Why Joy Matters

A month ago, I participated in a unique and powerful event called Unplugd. I’ve posted bits about it and will likely refer to it often in the future as it offered some outstanding experiences that have a direct impact on how we learn and how we do school. The product we created was a book on What Matters Now. We’re releasing each chapter a week at a time in order to give people a chance to digest the content. The first three chapters have already been released. The essays are quite compelling along with the video stories.

This week, the chapter I was involved in developing is now available. The process of writing these essays is a powerful story of collaboration, feedback and assessment for learning. I’ll share more about that in the future but I will tell you it was a great model for collaboration.

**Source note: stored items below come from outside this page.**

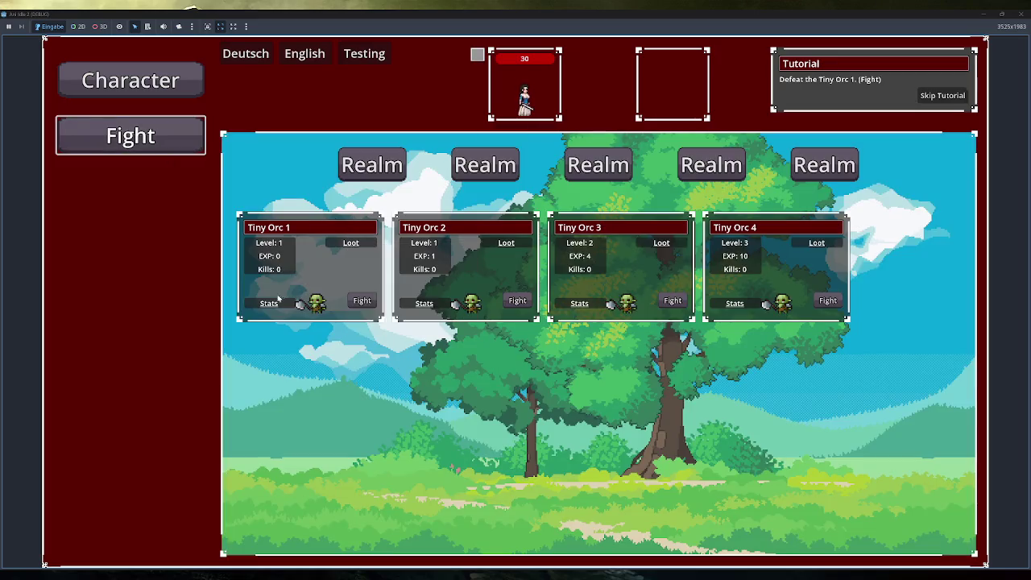
left_click(942, 95)
left_click(153, 253)
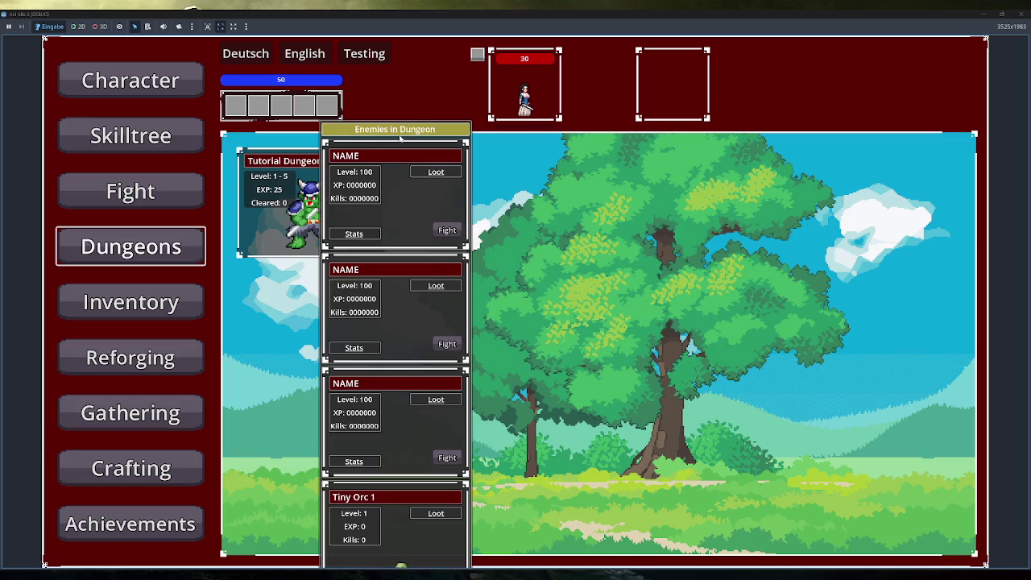
mouse_move(395, 153)
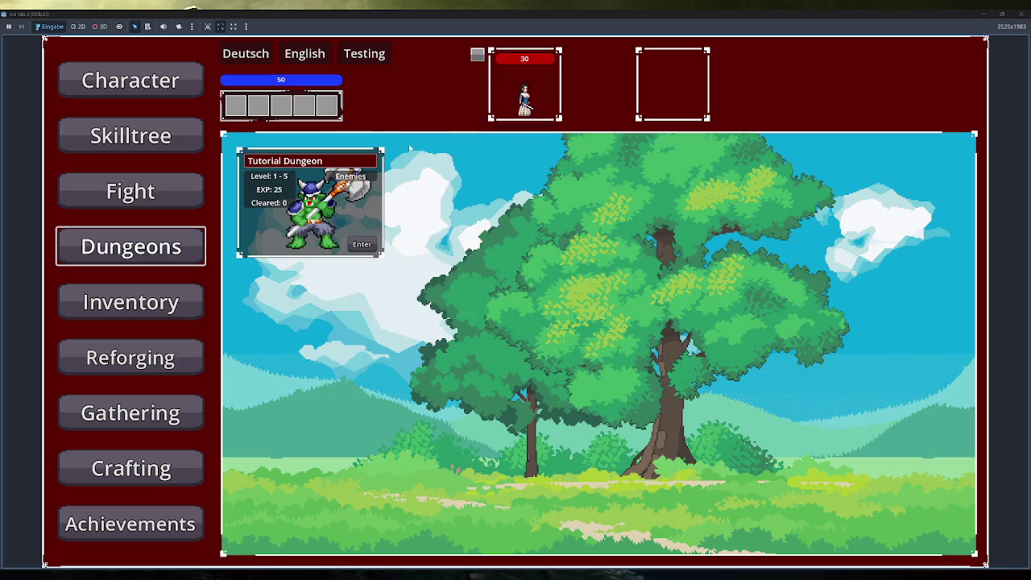
left_click(1022, 14)
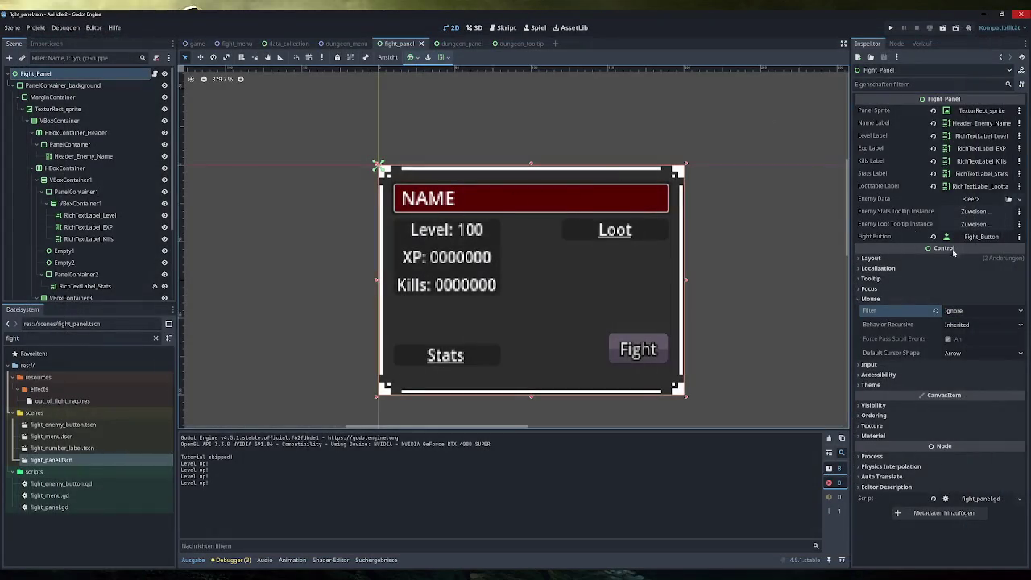
Step: Revert Fight_Panel's mouse filter to Stop and inspect PanelContainer_background and the MarginContainer
left_click(935, 310)
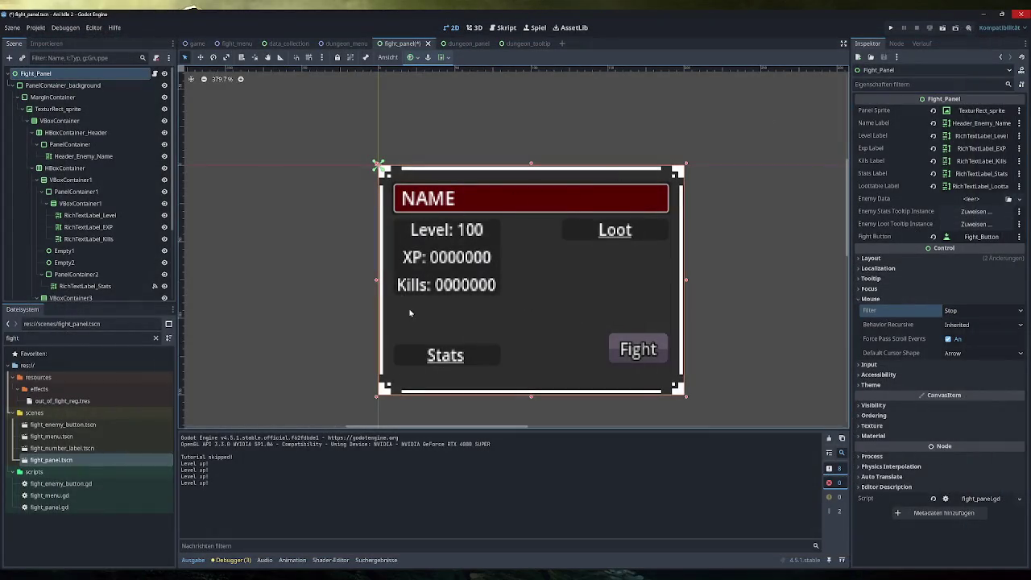
left_click(89, 86)
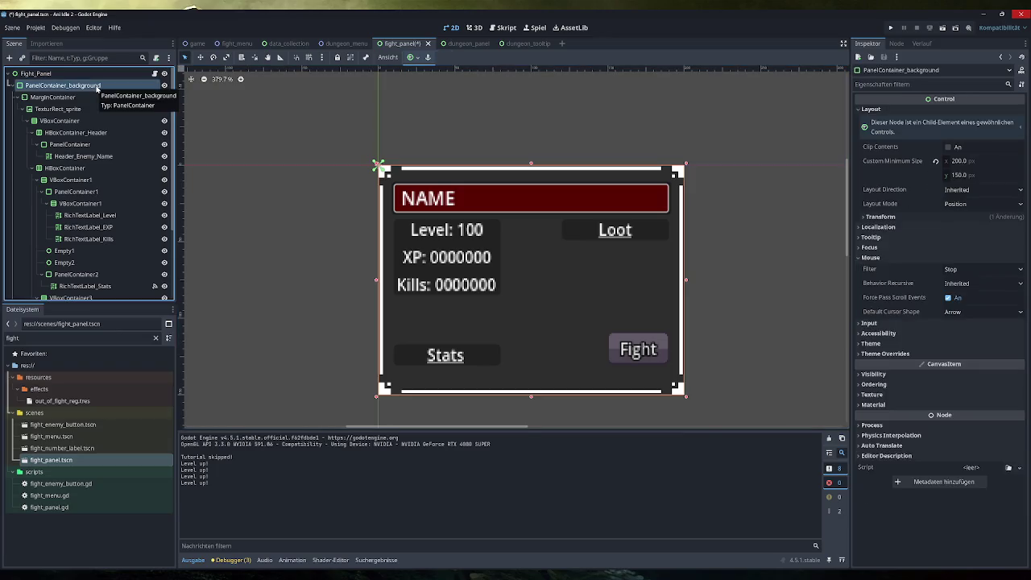
left_click(88, 96)
left_click(90, 85)
left_click(88, 97)
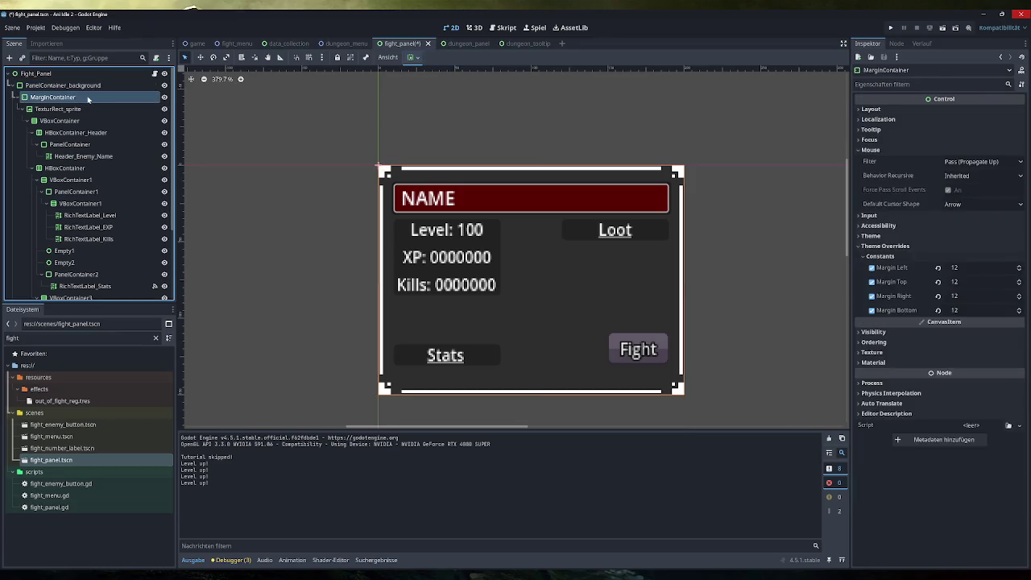
left_click(89, 109)
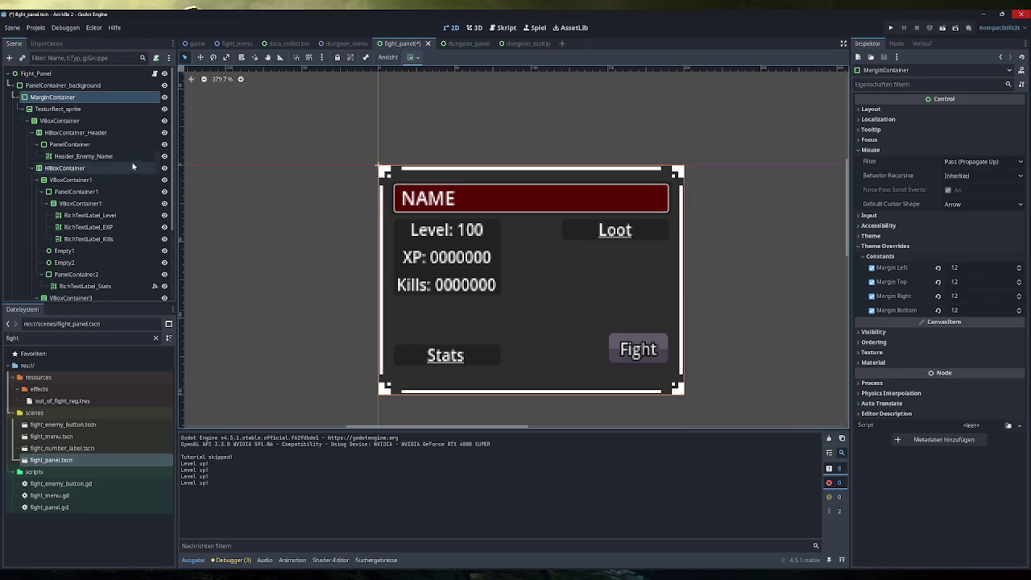
left_click(78, 86)
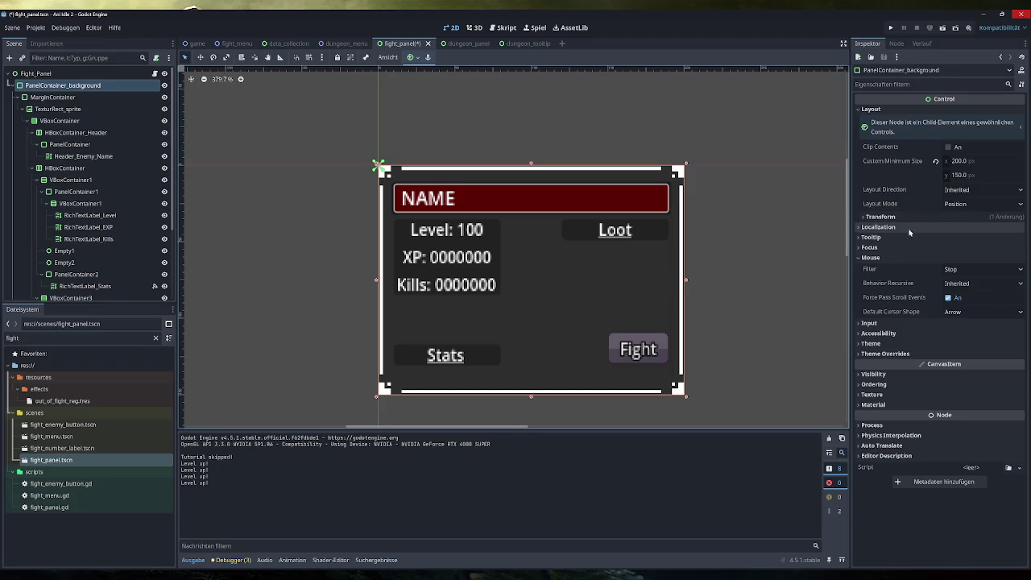
Step: Set the Mouse Filter of PanelContainer_background and the Fight_Panel root to Pass (Propagate Up)
left_click(974, 272)
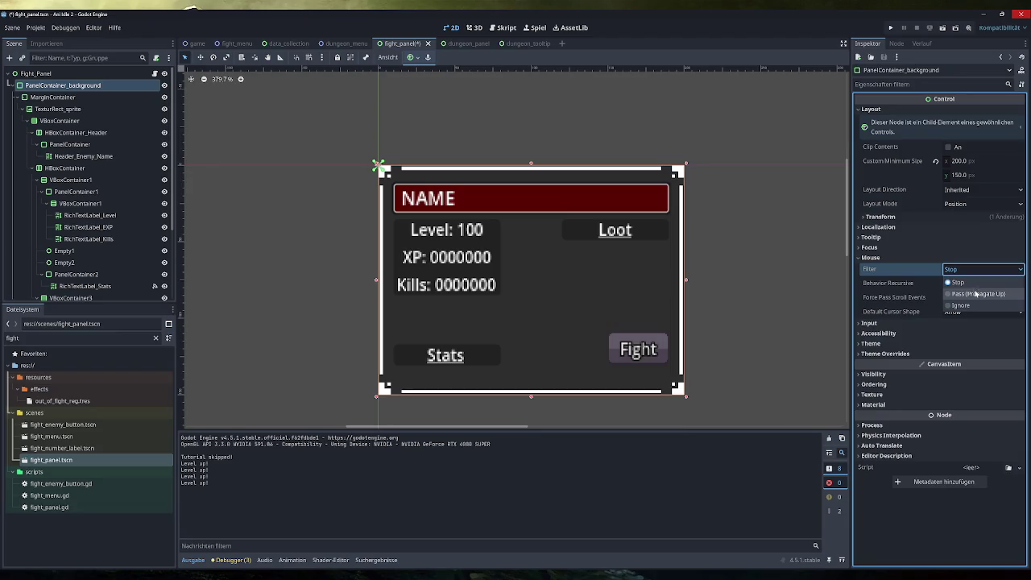
left_click(976, 294)
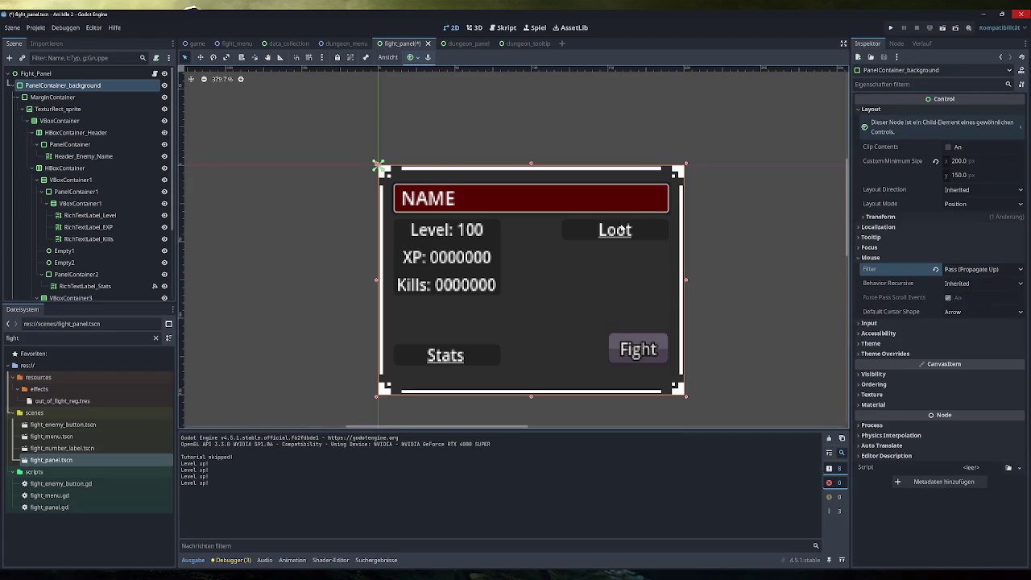
left_click(69, 74)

For now, here’s my small contribution entitled Why Joy Matters.

 

Today, more than ever our students often experience of a lifetime of heartbreak, disasters and disappointments before they even arrive at school. When school could be the best part of their day, it’s simply another negative experience. I wonder if we ever ask ourselves, “Where’s the joy?”  I’ve been in too many schools; too many classrooms where smiles and joy are hard to come by. The pressure and business of learning seems to be sucking the joy out of our schools. While there is much that needs to be done in our institutions and curriculum to address this problem, there is much that can be done in classrooms and by teachers that can bring joy back into our classrooms.

Alfie Kohn talks about joy being not a means to an end, but an end in itself. As a classroom teacher I recall having students in my classroom who’s file was filled with a myriad of problems and challenges that quite frankly overwhelmed me. Academically they had mountains to climb. I wasn’t sure I could help the child meet all those challenges but I also noticed that joy was certainly missing from their school experience. So even if they came late to school, were non-compliant, my goal was to insure they knew they that matter and my classroom was a place to smile.
It has become more and more difficult to consider the role of joy in our schools. Teachers have been told other things matter more: test scores, new curriculum, district initiatives and other data that suggests deficiencies.
Is anyone measuring for joy? A joyful learning environment might be the most important thing you create for a child. If indeed the much used phrase “life long learner” is a major goal for schools could joy be an ingredient for that?
Maybe we ought to start counting smiles. If at the end of the year, you can honestly say your students leave as joyful leaners, you’d be among the best teachers I know.
I wonder what I did today to bring joy into my world?